Alfred Hitchcock nasceu, na Inglaterra, num dia 13 de agosto. Para muitos, dia e mês do azar, do mau agouro, do desgosto, do cachorro louco, do macabro. Seria o “mestre do suspense” um predestinado? Na verdade, Hitchcock foi um grande cineasta, com senso de humor incrível,  que adorava dirigir  espectadores. Para ele o filme era um jogo para ser jogado a três: o diretor, seu filme e o público. Isso, somado a um profundo conhecimento técnico, fez dele um diretor conhecido e respeitado, responsável por imagens icônicas que se transformaram em matriz estética e foram citadas, estudadas, analisadas, criticadas, imitadas e plagiadas em todo mundo.
Em algumas dessas imagens podemos notar a presença de elementos do universo gastronômico. Em Psicose, na clássica cena do chuveiro, a mocinha é morta com uma faca de cozinha. Em Festim Diabólico, os assassinos oferecem um jantar aos familiares do morto e o servem sobre o baú onde está o corpo. Sem contar a inversão da cadeia alimentar em Os pássaros.

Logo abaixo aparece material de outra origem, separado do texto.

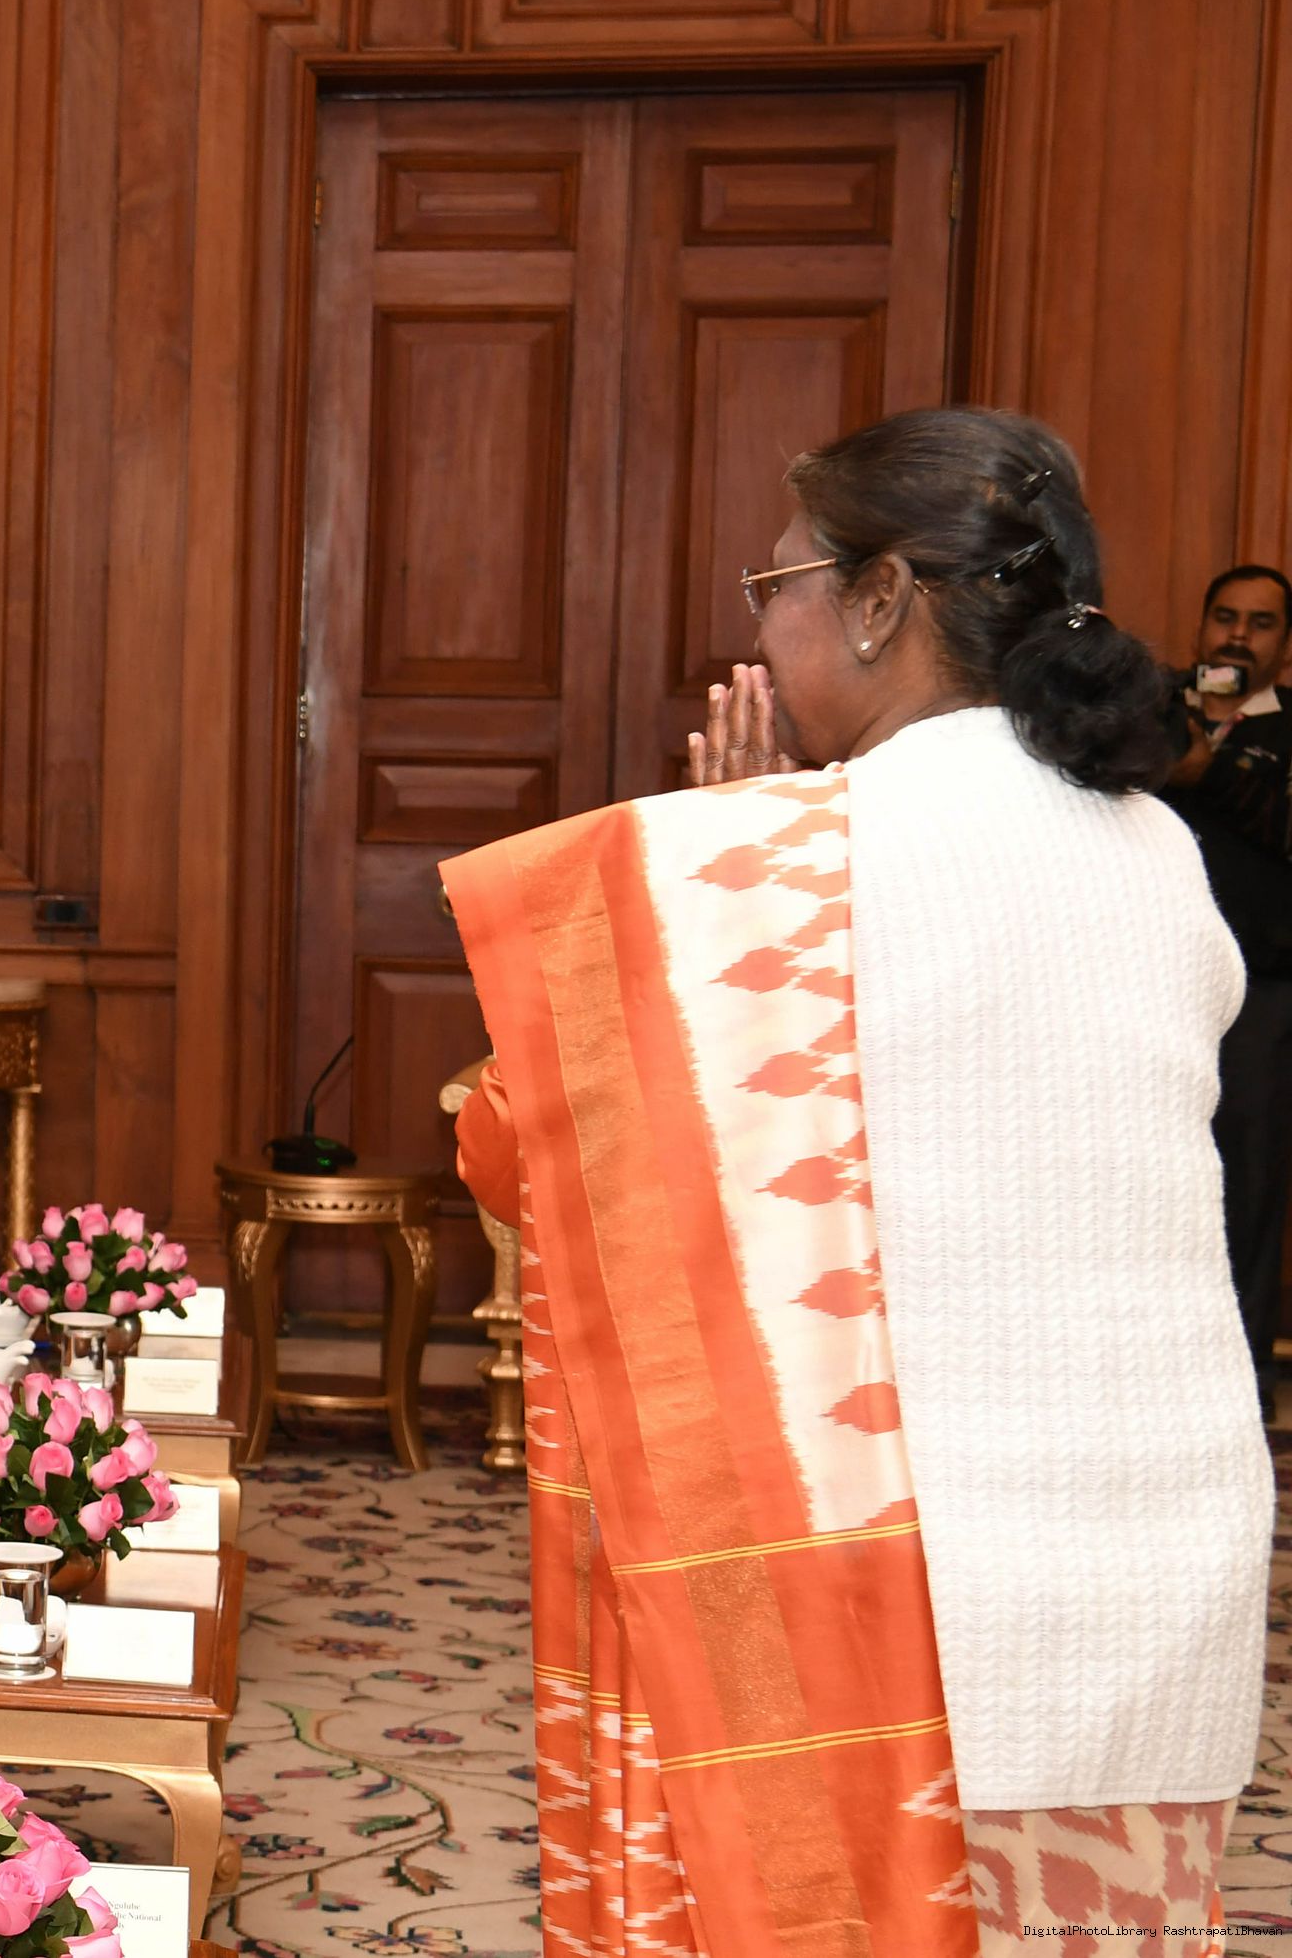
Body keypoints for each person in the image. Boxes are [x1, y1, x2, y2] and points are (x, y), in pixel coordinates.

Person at [449, 407, 1267, 1953]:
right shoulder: (1166, 848)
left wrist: (706, 856)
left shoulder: (772, 864)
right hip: (1158, 1559)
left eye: (781, 582)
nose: (763, 623)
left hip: (887, 1584)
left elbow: (515, 1151)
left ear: (882, 598)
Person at [1160, 563, 1292, 1410]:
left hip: (1262, 994)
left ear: (1285, 643)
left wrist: (1209, 772)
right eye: (1225, 616)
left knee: (1247, 1182)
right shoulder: (1146, 711)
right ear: (1202, 623)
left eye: (1261, 622)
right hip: (1148, 985)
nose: (1238, 635)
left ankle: (1240, 1385)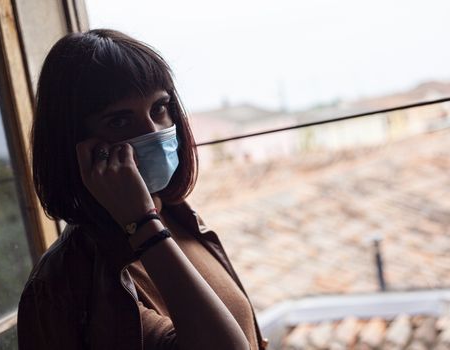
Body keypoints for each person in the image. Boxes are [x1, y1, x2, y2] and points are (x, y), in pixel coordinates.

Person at [17, 29, 268, 350]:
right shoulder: (67, 286)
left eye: (159, 108)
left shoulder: (179, 220)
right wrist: (140, 222)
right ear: (77, 146)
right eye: (120, 121)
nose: (152, 131)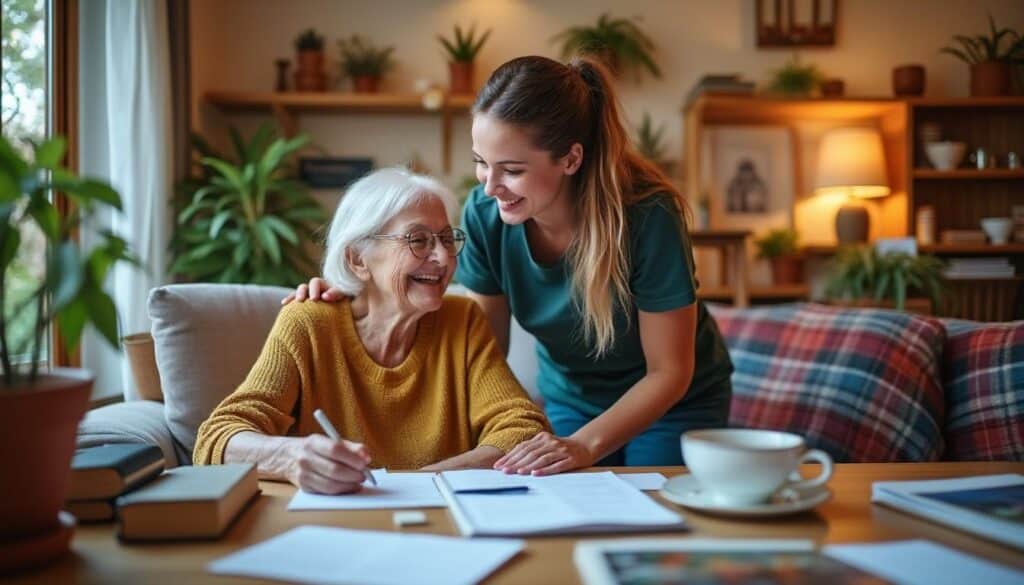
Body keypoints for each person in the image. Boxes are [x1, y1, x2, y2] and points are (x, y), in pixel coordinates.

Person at [287, 55, 733, 475]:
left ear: (570, 159)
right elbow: (482, 346)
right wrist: (356, 297)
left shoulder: (648, 217)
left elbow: (669, 372)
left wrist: (585, 445)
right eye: (481, 163)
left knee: (654, 514)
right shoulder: (486, 218)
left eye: (512, 170)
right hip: (571, 398)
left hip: (674, 400)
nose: (490, 186)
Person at [194, 167, 549, 494]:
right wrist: (289, 456)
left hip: (439, 520)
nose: (442, 258)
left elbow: (523, 429)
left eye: (446, 238)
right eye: (419, 240)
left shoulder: (463, 321)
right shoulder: (309, 323)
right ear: (357, 259)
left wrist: (419, 484)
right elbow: (217, 440)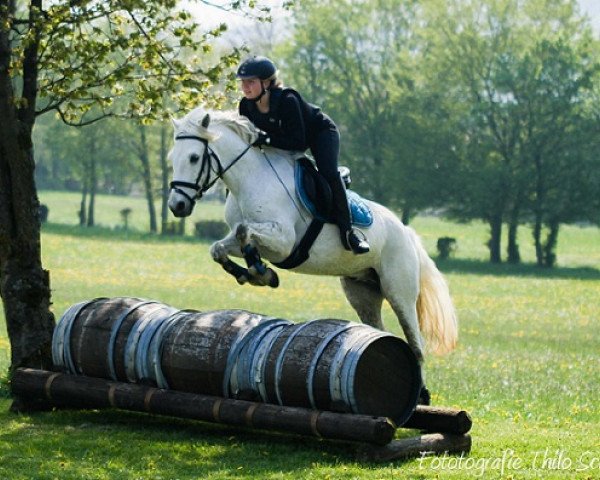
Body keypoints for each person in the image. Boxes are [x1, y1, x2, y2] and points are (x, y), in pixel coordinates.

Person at [236, 56, 370, 254]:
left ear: (267, 83)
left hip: (320, 133)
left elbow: (298, 143)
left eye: (251, 82)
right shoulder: (245, 106)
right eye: (243, 82)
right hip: (284, 141)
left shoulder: (287, 100)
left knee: (327, 172)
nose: (245, 87)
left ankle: (349, 232)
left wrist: (267, 140)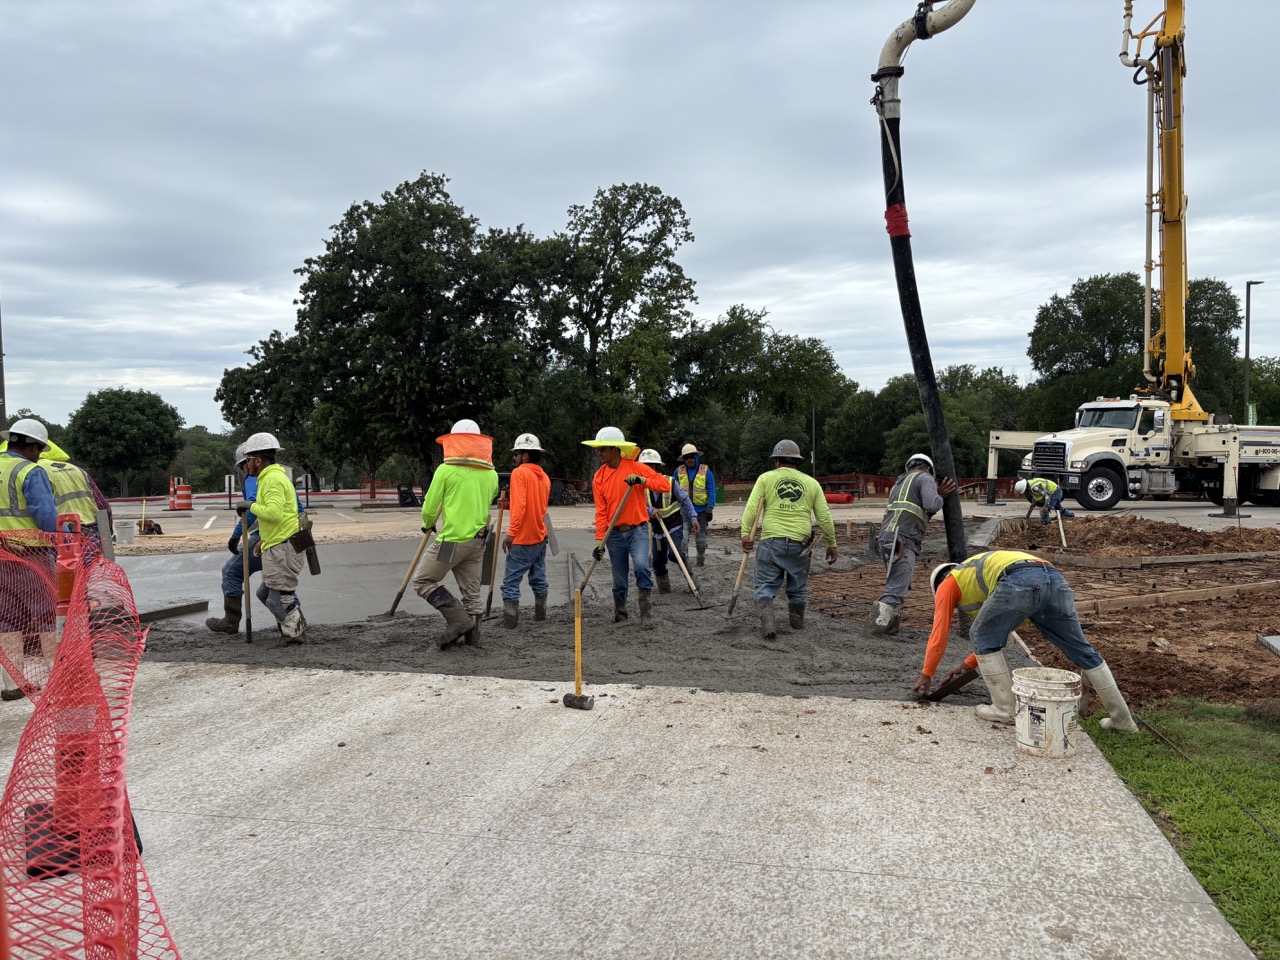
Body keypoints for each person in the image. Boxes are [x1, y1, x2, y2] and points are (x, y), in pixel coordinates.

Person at [911, 550, 1138, 733]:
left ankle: (1004, 709)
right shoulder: (977, 574)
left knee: (978, 632)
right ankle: (1123, 720)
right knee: (1082, 650)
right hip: (1055, 579)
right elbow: (1002, 629)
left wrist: (926, 674)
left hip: (1019, 578)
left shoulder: (948, 582)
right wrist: (967, 665)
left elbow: (939, 634)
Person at [413, 419, 500, 649]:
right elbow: (489, 498)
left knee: (423, 581)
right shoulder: (491, 475)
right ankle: (473, 641)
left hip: (450, 543)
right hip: (477, 542)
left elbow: (430, 508)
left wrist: (428, 524)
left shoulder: (445, 470)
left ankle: (458, 621)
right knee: (472, 594)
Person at [739, 439, 838, 639]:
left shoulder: (765, 479)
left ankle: (768, 623)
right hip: (800, 544)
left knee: (765, 587)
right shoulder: (812, 483)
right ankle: (797, 624)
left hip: (771, 542)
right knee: (798, 589)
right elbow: (824, 517)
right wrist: (832, 543)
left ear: (777, 461)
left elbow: (752, 509)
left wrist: (745, 534)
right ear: (797, 461)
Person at [207, 444, 305, 635]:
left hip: (277, 538)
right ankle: (294, 624)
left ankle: (231, 621)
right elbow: (297, 509)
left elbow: (252, 511)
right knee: (273, 589)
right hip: (284, 535)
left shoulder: (260, 478)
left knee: (231, 572)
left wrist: (236, 535)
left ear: (253, 461)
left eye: (244, 464)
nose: (244, 470)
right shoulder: (279, 476)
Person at [583, 427, 672, 628]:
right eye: (598, 449)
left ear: (616, 449)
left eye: (603, 449)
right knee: (619, 578)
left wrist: (643, 481)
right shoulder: (599, 477)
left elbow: (664, 485)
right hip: (614, 535)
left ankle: (645, 612)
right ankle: (620, 613)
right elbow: (601, 513)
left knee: (641, 566)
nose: (599, 453)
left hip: (637, 530)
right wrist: (599, 541)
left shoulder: (635, 468)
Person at [0, 418, 59, 702]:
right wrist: (65, 537)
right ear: (33, 446)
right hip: (31, 554)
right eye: (39, 449)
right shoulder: (30, 471)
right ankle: (57, 677)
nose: (39, 455)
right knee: (46, 614)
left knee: (7, 618)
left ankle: (13, 683)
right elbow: (46, 516)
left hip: (2, 555)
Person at [867, 453, 956, 635]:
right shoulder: (925, 477)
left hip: (886, 538)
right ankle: (874, 630)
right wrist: (939, 495)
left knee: (899, 583)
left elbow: (918, 510)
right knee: (897, 588)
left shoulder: (898, 484)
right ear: (928, 469)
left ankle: (891, 629)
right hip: (903, 539)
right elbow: (932, 505)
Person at [239, 432, 307, 642]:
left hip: (283, 548)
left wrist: (250, 505)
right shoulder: (271, 478)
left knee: (279, 599)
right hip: (279, 543)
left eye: (248, 459)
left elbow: (274, 513)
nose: (246, 464)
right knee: (265, 594)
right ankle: (294, 629)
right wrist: (264, 540)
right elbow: (283, 516)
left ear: (258, 460)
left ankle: (295, 635)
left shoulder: (272, 480)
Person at [500, 432, 551, 629]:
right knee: (539, 578)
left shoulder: (519, 473)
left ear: (525, 456)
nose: (515, 458)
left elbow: (521, 507)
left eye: (516, 454)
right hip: (540, 536)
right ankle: (540, 614)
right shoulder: (544, 477)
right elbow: (533, 505)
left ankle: (510, 621)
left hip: (523, 538)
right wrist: (507, 505)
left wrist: (511, 534)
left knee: (511, 582)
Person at [637, 449, 698, 594]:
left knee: (675, 554)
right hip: (657, 530)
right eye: (643, 466)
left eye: (648, 466)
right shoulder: (640, 486)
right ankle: (664, 589)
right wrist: (650, 510)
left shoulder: (670, 482)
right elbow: (637, 505)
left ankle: (692, 580)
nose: (645, 470)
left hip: (673, 526)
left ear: (655, 467)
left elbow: (685, 500)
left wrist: (693, 517)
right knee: (657, 562)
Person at [675, 442, 716, 567]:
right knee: (683, 538)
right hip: (684, 511)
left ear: (696, 457)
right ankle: (685, 561)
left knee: (700, 540)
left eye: (691, 457)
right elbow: (671, 488)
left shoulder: (706, 471)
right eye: (686, 458)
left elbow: (711, 490)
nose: (689, 460)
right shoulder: (679, 471)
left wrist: (709, 509)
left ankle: (700, 559)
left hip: (701, 511)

Hitchcock levou a fundo a afirmação de um certo barão da imprensa inglês que dizia que “existem quatro temas com os quais sempre se podia contar para despertar o interesse do público: crime, amor, dinheiro e comida.” E é disso que vamos tratar. Ao longo deste ano, 2013, (olha o 13 aí de novo),  vamos degustar Hitchcock, devagarzinho, em partes, um filme por semana, e participar desse universo repleto de suspense, comidas  e, para ficar ainda mais gostoso,  as receitas.